This is a polynomial rolling hash that:
- Starts with prime number 17
- Multiplies by prime 31 for each character
- Adds each character's ordinal value
- Makes position matter (order-sensitive)

## 4. Hash Function Comparison

Compare polynomial rolling hash with simple addition hash:

In [None]:
def simple_hash(reg: str) -> int:
    """Naive hash: just sum character values."""
    return sum(ord(c) for c in reg)


def good_hash(reg: str) -> int:
    """Polynomial rolling hash with primes."""
    hv = 17
    for char in reg:
        hv = 31 * hv + ord(char)
    return hv


# Test with sample registrations (including anagrams)
test_regs = ["ABC12D", "ABC21D", "BAC12D", "CBA21D", "JGB132"]

print("Hash function comparison:\n")
print(
    f"{'Registration':<12} {'Simple Hash':<15} {'Simple % 101':<15} {'Good % 101':<15}"
)
print("-" * 65)
for reg in test_regs:
    simple = simple_hash(reg)
    good = good_hash(reg)
    print(f"{reg:<12} {simple:<15} {simple % 101:<15} {good % 101:<15}")

print("\n" + "=" * 65)
print("Anagram collision test:")
print("=" * 65)
print("\nSimple hash (BAD - position doesn't matter):")
print(f"  'ABC12D' -> {simple_hash('ABC12D')}")
print(f"  'BAC12D' -> {simple_hash('BAC12D')}")
print(f"  Same hash? {simple_hash('ABC12D') == simple_hash('BAC12D')} ✗ COLLISION!")
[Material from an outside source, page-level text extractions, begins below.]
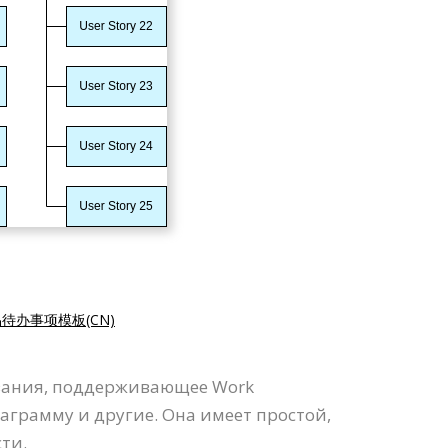
待办事项模板(CN)
сования, поддерживающее Work
аграмму и другие. Она имеет простой,
ти.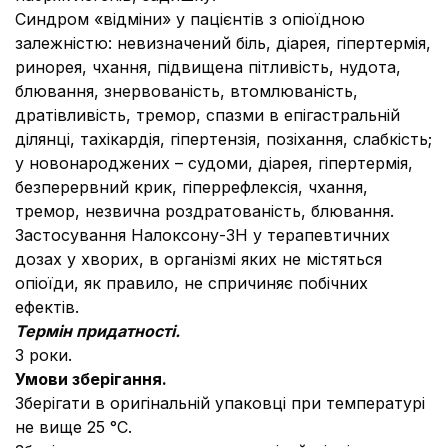
Синдром «відміни» у пацієнтів з опіоїдною
залежністю: невизначений біль, діарея, гіпертермія,
ринорея, чхання, підвищена пітливість, нудота,
блювання, знервованість, втомлюваність,
дратівливість, тремор, спазми в епігастральній
ділянці, тахікардія, гіпертензія, позіхання, слабкість;
у новонароджених – судоми, діарея, гіпертермія,
безперервний крик, гіперрефлексія, чхання,
тремор, незвична роздратованість, блювання.
Застосування Налоксону-ЗН у терапевтичних
дозах у хворих, в організмі яких не містяться
опіоїди, як правило, не спричиняє побічних
ефектів.
Термін придатності.
3 роки.
Умови зберігання.
Зберігати в оригінальній упаковці при температурі
не вище 25 °С.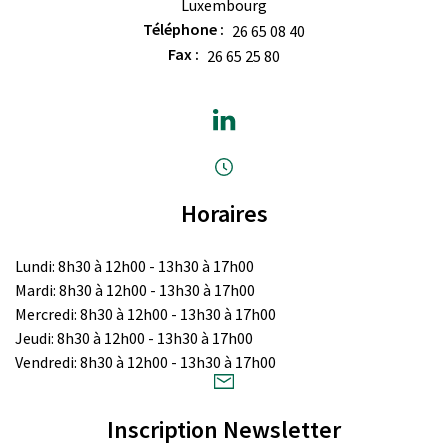
Luxembourg
Téléphone :
26 65 08 40
Fax :
26 65 25 80
Horaires
Lundi: 8h30 à 12h00 - 13h30 à 17h00
Mardi: 8h30 à 12h00 - 13h30 à 17h00
Mercredi: 8h30 à 12h00 - 13h30 à 17h00
Jeudi: 8h30 à 12h00 - 13h30 à 17h00
Vendredi: 8h30 à 12h00 - 13h30 à 17h00
Inscription Newsletter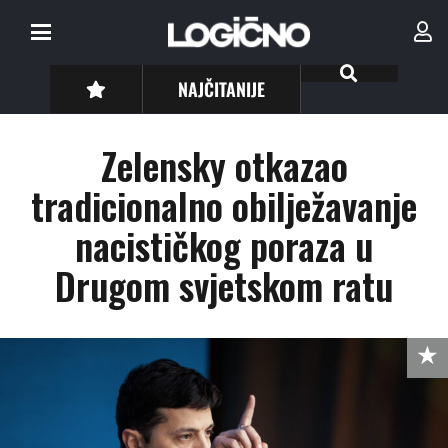
NAJČITANIJE
Zelensky otkazao
tradicionalno obilježavanje
nacističkog poraza u
Drugom svjetskom ratu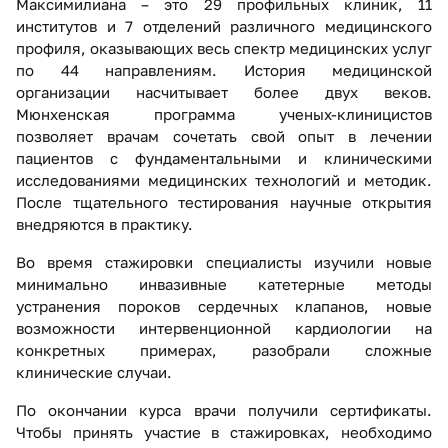
Максимилиана – это 29 профильных клиник, 11
институтов и 7 отделений различного медицинского
профиля, оказывающих весь спектр медицинских услуг
по 44 направлениям. История медицинской
организации насчитывает более двух веков.
Мюнхенская программа ученых-клиницистов
позволяет врачам сочетать свой опыт в лечении
пациентов с фундаментальными и клиническими
исследованиями медицинских технологий и методик.
После тщательного тестирования научные открытия
внедряются в практику.
Во время стажировки специалисты изучили новые
минимально инвазивные катетерные методы
устранения пороков сердечных клапанов, новые
возможности интервенционной кардиологии на
конкретных примерах, разобрали сложные
клинические случаи.
По окончании курса врачи получили сертификаты.
Чтобы принять участие в стажировках, необходимо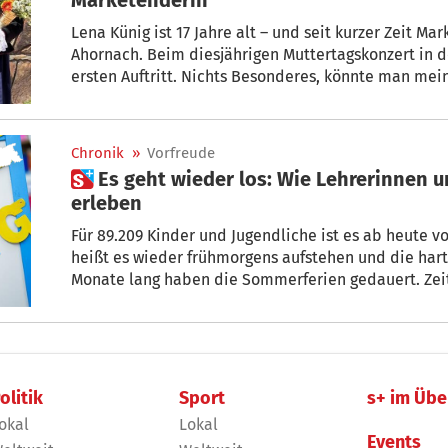
Lena Künig ist 17 Jahre alt – und seit kurzer Zeit Marketenderin bei der Jägerkapelle
Ahornach. Beim diesjährigen Muttertagskonzert in d
ersten Auftritt. Nichts Besonderes, könnte man me
Lena sitzt seit ihrer Geburt im Rollstuhl.
Chronik
»
Vorfreude
 Es geht wieder los: Wie Lehrerinnen und Lehrer den Schulbeginn
erleben
Für 89.209 Kinder und Jugendliche ist es ab heute vor
heißt es wieder frühmorgens aufstehen und die harten Schulbänke drücken. Knapp 3
Monate lang haben die Sommerferien gedauert. Zeit 
oder den ersten Sommerjob und um sich zu erholen und die Kräfte aufzutanken. Doch
nicht nur für die Schülerinnen und Schüler geht es w
und Lehrer im Land beginnt ein neues Arbeitsjahr. Sie begleiten die Kinder und
Jugendliche oft über viele Jahre, sind Vorbilder und entscheidend für eine gute Bildung.
Mit welchen Gedanken, Sorgen, Hoffnungen und Wün
olitik
Sport
s+ im Übe
Schuljahr? „StolPlus“ hat bei Lehrkräften verschied
okal
Lokal
ihnen befanden sich mitten in den letzten Vorbereitungen. Sie freuen sich auf die Arbeit
Events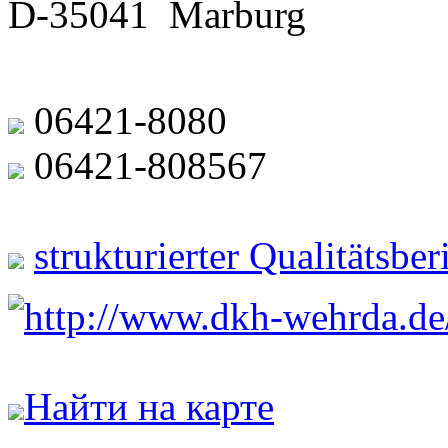
D-35041 Marburg
06421-8080
06421-808567
strukturierter Qualitätsbe
http://www.dkh-wehrda.de
Найти на карте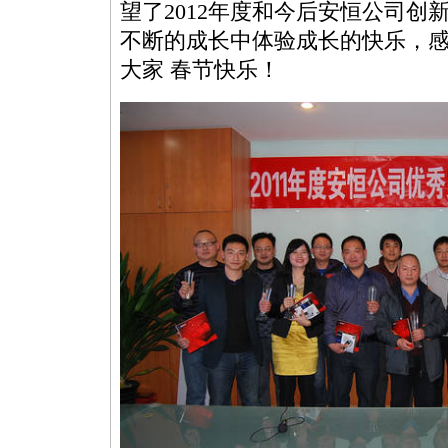
望了2012年度和今后安恒公司创
不断的成长中体验成长的快乐，
大家 春节快乐！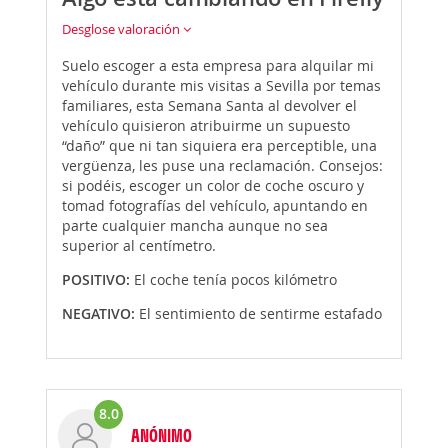
Desglose valoración
Suelo escoger a esta empresa para alquilar mi
vehículo durante mis visitas a Sevilla por temas
familiares, esta Semana Santa al devolver el
vehículo quisieron atribuirme un supuesto
“daño” que ni tan siquiera era perceptible, una
vergüenza, les puse una reclamación. Consejos:
si podéis, escoger un color de coche oscuro y
tomad fotografías del vehículo, apuntando en
parte cualquier mancha aunque no sea
superior al centímetro.
POSITIVO:
El coche tenía pocos kilómetro
NEGATIVO:
El sentimiento de sentirme estafado
8.0
ANÓNIMO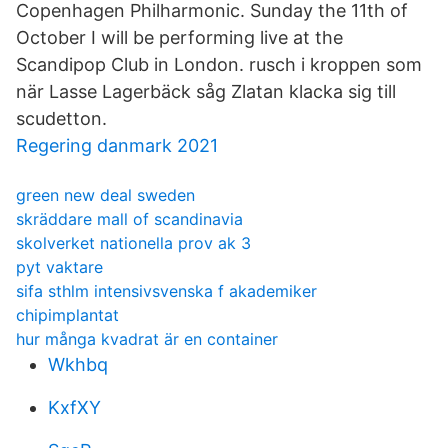
Copenhagen Philharmonic. Sunday the 11th of
October I will be performing live at the
Scandipop Club in London. rusch i kroppen som
när Lasse Lagerbäck såg Zlatan klacka sig till
scudetton.
Regering danmark 2021
green new deal sweden
skräddare mall of scandinavia
skolverket nationella prov ak 3
pyt vaktare
sifa sthlm intensivsvenska f akademiker
chipimplantat
hur många kvadrat är en container
Wkhbq
KxfXY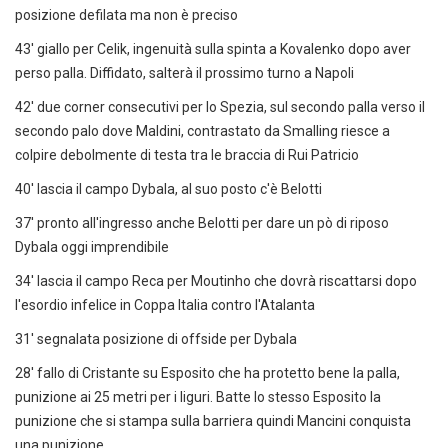
posizione defilata ma non è preciso
43' giallo per Celik, ingenuità sulla spinta a Kovalenko dopo aver
perso palla. Diffidato, salterà il prossimo turno a Napoli
42' due corner consecutivi per lo Spezia, sul secondo palla verso il
secondo palo dove Maldini, contrastato da Smalling riesce a
colpire debolmente di testa tra le braccia di Rui Patricio
40' lascia il campo Dybala, al suo posto c'è Belotti
37' pronto all'ingresso anche Belotti per dare un pò di riposo
Dybala oggi imprendibile
34' lascia il campo Reca per Moutinho che dovrà riscattarsi dopo
l'esordio infelice in Coppa Italia contro l'Atalanta
31' segnalata posizione di offside per Dybala
28' fallo di Cristante su Esposito che ha protetto bene la palla,
punizione ai 25 metri per i liguri. Batte lo stesso Esposito la
punizione che si stampa sulla barriera quindi Mancini conquista
una punizione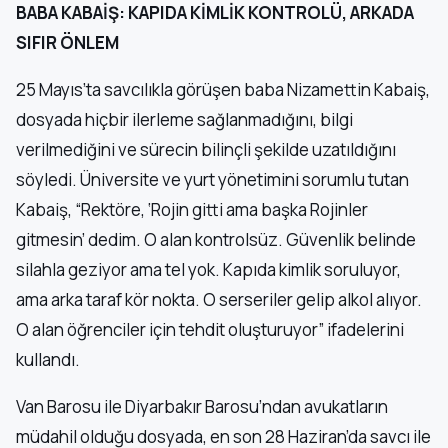
BABA KABAİŞ: KAPIDA KİMLİK KONTROLÜ, ARKADA
SIFIR ÖNLEM
25 Mayıs’ta savcılıkla görüşen baba Nizamettin Kabaiş,
dosyada hiçbir ilerleme sağlanmadığını, bilgi
verilmediğini ve sürecin bilinçli şekilde uzatıldığını
söyledi. Üniversite ve yurt yönetimini sorumlu tutan
Kabaiş, “Rektöre, ‘Rojin gitti ama başka Rojinler
gitmesin’ dedim. O alan kontrolsüz. Güvenlik belinde
silahla geziyor ama tel yok. Kapıda kimlik soruluyor,
ama arka taraf kör nokta. O serseriler gelip alkol alıyor.
O alan öğrenciler için tehdit oluşturuyor” ifadelerini
kullandı.
Van Barosu ile Diyarbakır Barosu’ndan avukatların
müdahil olduğu dosyada, en son 28 Haziran’da savcı ile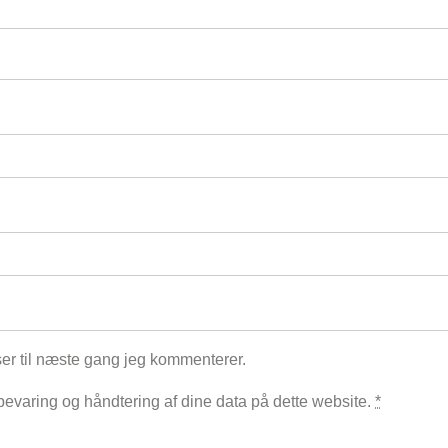
er til næste gang jeg kommenterer.
evaring og håndtering af dine data på dette website.
*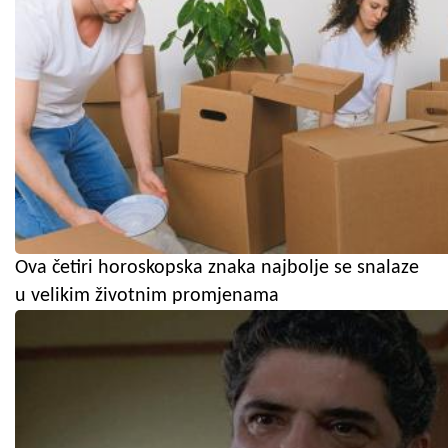
Ova četiri horoskopska znaka najbolje se snalaze
u velikim životnim promjenama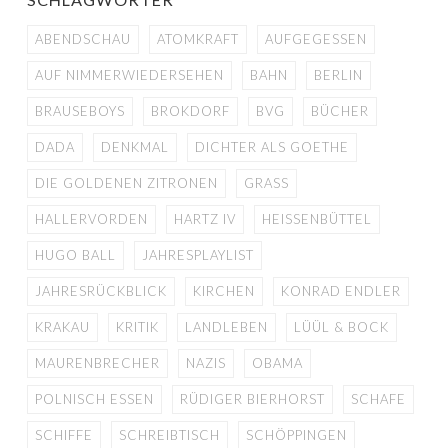
ABENDSCHAU
ATOMKRAFT
AUFGEGESSEN
AUF NIMMERWIEDERSEHEN
BAHN
BERLIN
BRAUSEBOYS
BROKDORF
BVG
BÜCHER
DADA
DENKMAL
DICHTER ALS GOETHE
DIE GOLDENEN ZITRONEN
GRASS
HALLERVORDEN
HARTZ IV
HEISSENBÜTTEL
HUGO BALL
JAHRESPLAYLIST
JAHRESRÜCKBLICK
KIRCHEN
KONRAD ENDLER
KRAKAU
KRITIK
LANDLEBEN
LÜÜL & BOCK
MAURENBRECHER
NAZIS
OBAMA
POLNISCH ESSEN
RÜDIGER BIERHORST
SCHAFE
SCHIFFE
SCHREIBTISCH
SCHÖPPINGEN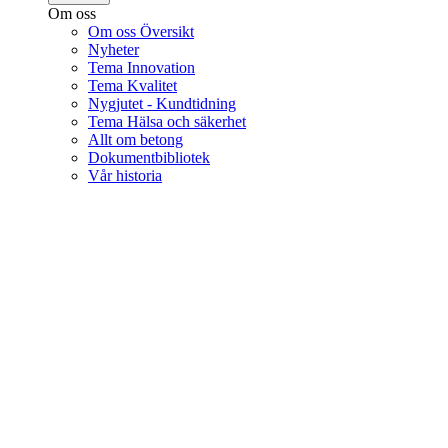
Om oss
Om oss Översikt
Nyheter
Tema Innovation
Tema Kvalitet
Nygjutet - Kundtidning
Tema Hälsa och säkerhet
Allt om betong
Dokumentbibliotek
Vår historia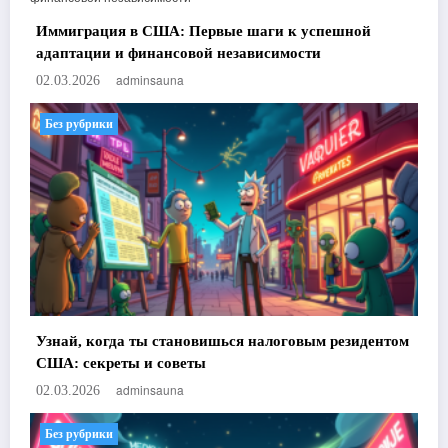
Иммиграция в США: Первые шаги к успешной
адаптации и финансовой независимости
adminsauna
02.03.2026
Без рубрики
Узнай, когда ты становишься налоговым резидентом
США: секреты и советы
adminsauna
02.03.2026
Без рубрики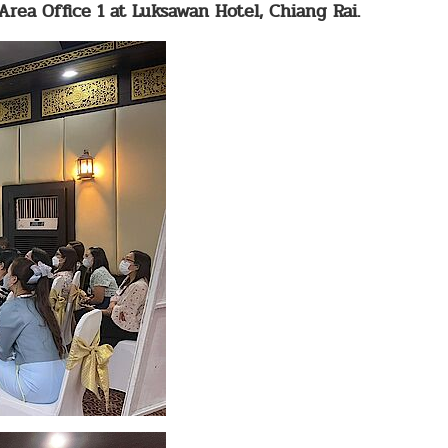
Area Office 1 at Luksawan Hotel, Chiang Rai.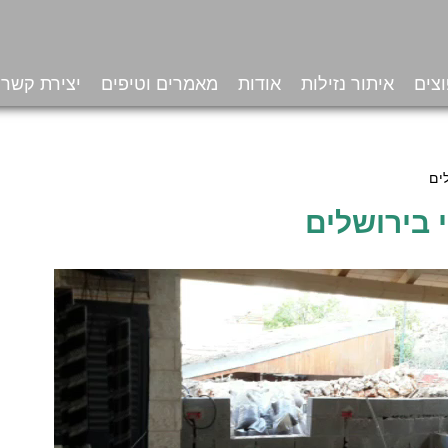
צים
איתור נזילות
אודות
מאמרים וטיפים
יצירת קשר
ים
 בירושלים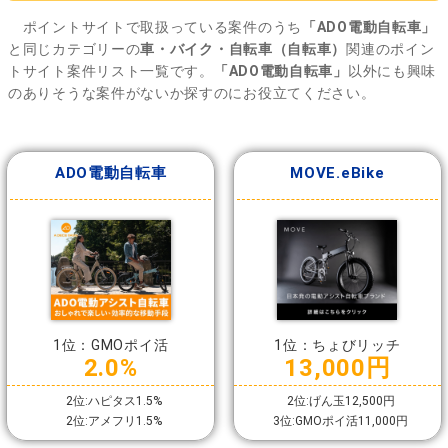
ポイントサイトで取扱っている案件のうち
「ADO電動自転車」
と同じカテゴリーの
車・バイク・自転車（自転車）
関連のポイン
トサイト案件リスト一覧です。
「ADO電動自転車」
以外にも興味
のありそうな案件がないか探すのにお役立てください。
ADO電動自転車
MOVE.eBike
1位：GMOポイ活
1位：ちょびリッチ
2.0%
13,000円
2位:ハピタス1.5%
2位:げん玉12,500円
2位:アメフリ1.5%
3位:GMOポイ活11,000円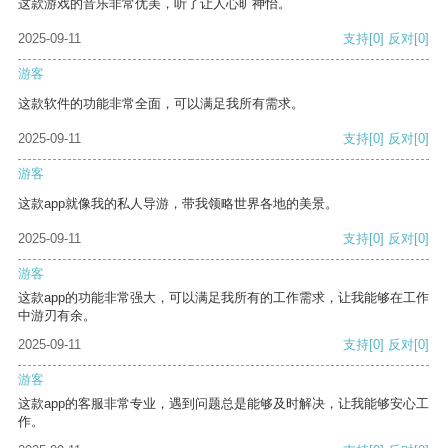
这款游戏的音乐非常优美，听了让人心旷神怡。
2025-09-11
支持
[0]
反对
[0]
游客
这款软件的功能非常全面，可以满足我所有需求。
2025-09-11
支持
[0]
反对
[0]
游客
这款app就像我的私人导游，带我领略世界各地的美景。
2025-09-11
支持
[0]
反对
[0]
游客
这款app的功能非常强大，可以满足我所有的工作需求，让我能够在工作
中游刃有余。
2025-09-11
支持
[0]
反对
[0]
游客
这款app的客服非常专业，遇到问题总是能够及时解决，让我能够安心工
作。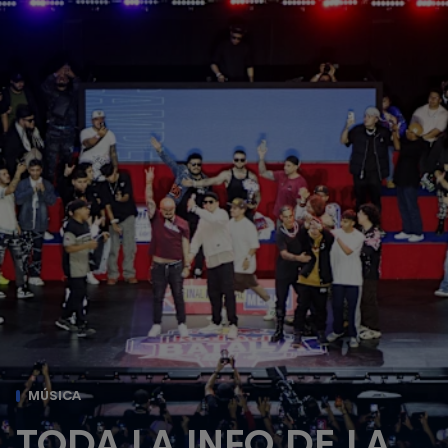
MÚSICA
TODA LA INFO DE LA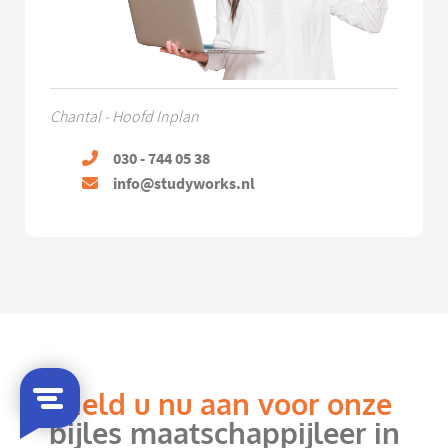
Chantal - Hoofd Inplan
030 - 744 05 38
info@studyworks.nl
Meld u nu aan voor onze
bijles maatschappijleer in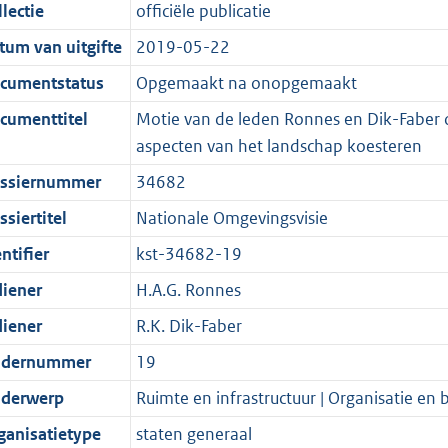
t
a
c
i
:
e
t
t
lectie
officiële publicatie
d
n
i
t
a
c
3
:
e
t
tum van uitgifte
2019-05-22
s
d
e
i
t
a
6
7
:
e
g
s
i
e
i
t
K
K
2
:
cumentstatus
Opgemaakt na onopgemaakt
r
g
n
i
e
i
b
b
K
2
cumenttitel
Motie van de leden Ronnes en Dik-Faber o
o
r
f
n
i
e
b
K
aspecten van het landschap koesteren
o
o
o
f
n
i
b
ssiernummer
34682
t
o
r
o
f
n
t
t
m
r
o
f
siertitel
Nationale Omgevingsvisie
e
t
a
m
r
o
ntifier
kst-34682-19
:
e
a
a
m
r
diener
H.A.G. Ronnes
2
:
t
a
a
m
K
2
t
a
a
diener
R.K. Dik-Faber
b
K
t
a
dernummer
19
b
t
derwerp
Ruimte en infrastructuur | Organisatie en 
ganisatietype
staten generaal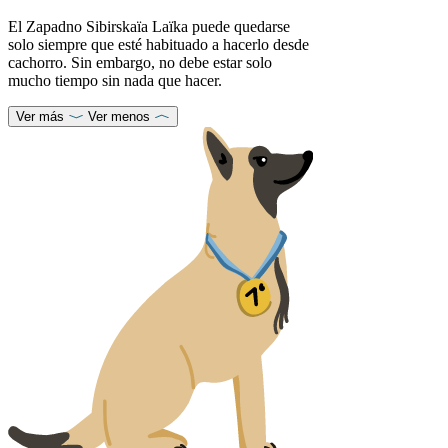
El Zapadno Sibirskaïa Laïka puede quedarse
solo siempre que esté habituado a hacerlo desde
cachorro. Sin embargo, no debe estar solo
mucho tiempo sin nada que hacer.
Ver más
Ver menos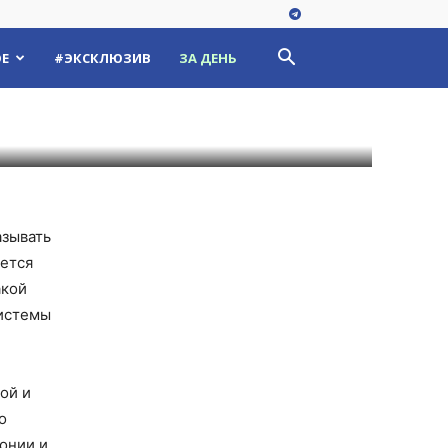
ли сети о
Е
#ЭКСКЛЮЗИВ
ЗА ДЕНЬ
азывать
дется
акой
системы
ой и
о
онии и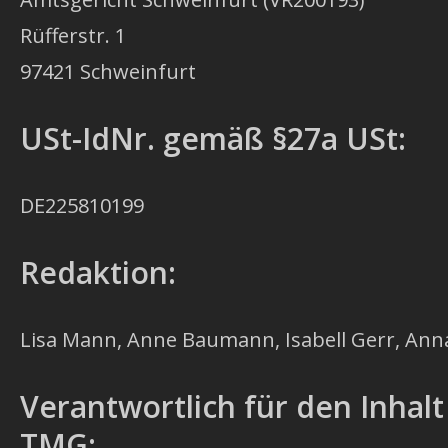
Rüfferstr. 1
97421 Schweinfurt
USt-IdNr.
gemäß §27a USt:
DE225810199
Redaktion:
Lisa Mann, Anne Baumann, Isabell Gerr, An
Verantwortlich für den Inhal
TMG: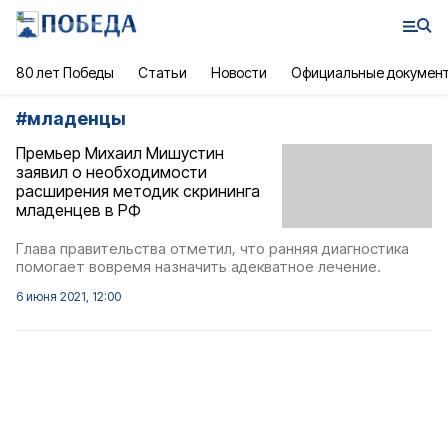
80 лет Победы
Статьи
Новости
Официальные докумен
#
младенцы
Премьер Михаил Мишустин
заявил о необходимости
расширения методик скрининга
младенцев в РФ
Глава правительства отметил, что ранняя диагностика
помогает вовремя назначить адекватное лечение.
6 июня 2021, 12:00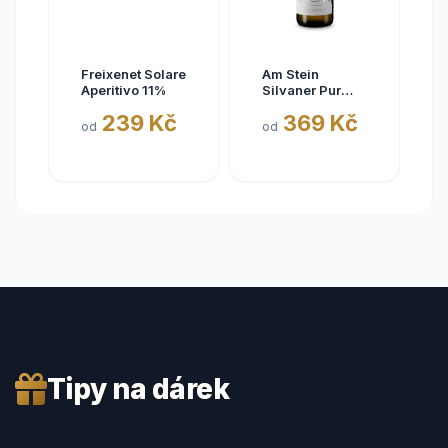
Freixenet Solare
Am Stein
Aperitivo 11%
Silvaner Pur
2025
239 Kč
369 Kč
od
od
Tipy na dárek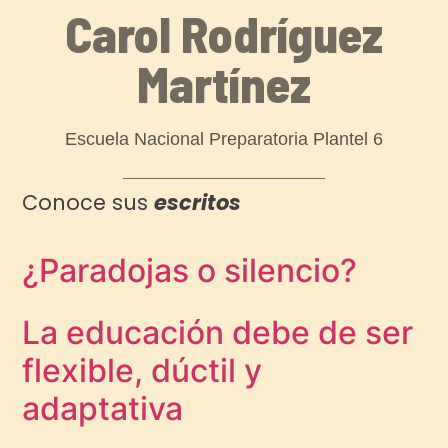
Carol Rodríguez
Martínez
Escuela Nacional Preparatoria Plantel 6
Conoce sus
escritos
¿Paradojas o silencio?
La educación debe de ser
flexible, dúctil y
adaptativa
print("\nPolynomial hash (GOOD - position matters):")
print(f"  'ABC12D' -> {good_hash('ABC12D')}")
print(f"  'BAC12D' -> {good_hash('BAC12D')}")
print(f"  Same hash? {good_hash('ABC12D') == good_hash('BAC12D')} ✓ NO COLLISION!")

print("\nAfter modulo 101:")
print(f"  'ABC12D' % 101 = {good_hash('ABC12D') % 101}")
print(f"  'BAC12D' % 101 = {good_hash('BAC12D') % 101}")
print(
    f"  Different buckets: {good_hash('ABC12D') % 101 != good_hash('BAC12D') % 101} ✓"
)